The state attorney general's office wants him to serve six years in prison, while a probation officer is recommending four.
His defense attorney, Monica Lynch, has said Bronk should get probation. She says her client was simply acting out and didn't realize the damage he had done.
Bronk was living in the Sacramento suburb of Citrus Heights with his parents, who said he had a drinking problem while he was stalking the women.
A judge is expected to hear the state's recommendation on whether he should be sentenced to a prison term or receive some alternative punishment. He underwent an evaluation by the state corrections department.
Between December 2009 and last September, prosecutors said Bronk changed women's email passwords to take control of their accounts, taunted some of the women in online exchanges, and coerced at least one woman into sending him more explicit photographs by threatening to distribute the pictures he already had.
Investigators say Bronk made a hobby of trolling women's Facebook pages, looking for their e-mails and gleaning enough personal information to answer basic Internet security questions, such as the name of their elementary school or favorite color.
Once he had taken over their email accounts, he would search their folders for nude or seminude photos and videos the women had sent to their husbands or boyfriends, then distribute the images to the women's contact list. The women said they were embarrassed and felt violated as their photos were distributed to co-workers, family members and friends.
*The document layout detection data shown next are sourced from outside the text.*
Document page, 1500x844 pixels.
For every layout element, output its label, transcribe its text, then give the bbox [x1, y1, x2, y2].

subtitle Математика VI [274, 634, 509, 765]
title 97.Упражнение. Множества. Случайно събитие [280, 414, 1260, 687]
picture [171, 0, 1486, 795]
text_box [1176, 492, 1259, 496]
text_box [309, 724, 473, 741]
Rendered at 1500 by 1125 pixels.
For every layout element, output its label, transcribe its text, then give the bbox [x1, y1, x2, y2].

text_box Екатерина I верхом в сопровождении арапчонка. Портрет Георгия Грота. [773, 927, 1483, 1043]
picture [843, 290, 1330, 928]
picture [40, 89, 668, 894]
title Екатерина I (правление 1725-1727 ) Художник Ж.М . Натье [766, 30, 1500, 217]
One victim told The Associated Press earlier this year that she was able to contact the person who had hacked into her email account and asked him why he was doing this. Bronk's reply: "Because it's funny."
Investigators said they found 172 email files with explicit photographs on Bronk's computer. Lynch said her client was immature, unemployed and bored while he cared for his ailing parents.
After a hearing earlier this year, his mother, Joyce Bronk, said her son told them he needed help for a drinking problem, then began attending Alcoholics Anonymous and taking classes to be trained as an emergency medical technician.
"This was an Internet persona he created when he was a drunk," she said at the time as a way to explain his actions.
Authorities caught up with him two months later. Their investigation began after one of Bronk's victims called Connecticut State Police, which referred the complaint to the California Highway Patrol.
Victims turned up in Alabama, Arizona, California, Georgia, Illinois, Iowa, Kansas, Louisiana, Massachusetts, New Hampshire, New Jersey, New York, Ohio, Oregon, Texas, Virginia and Washington.
George Bronk has been jailed on $500,000 bond since his arrest in October and will have to register as a sex offender.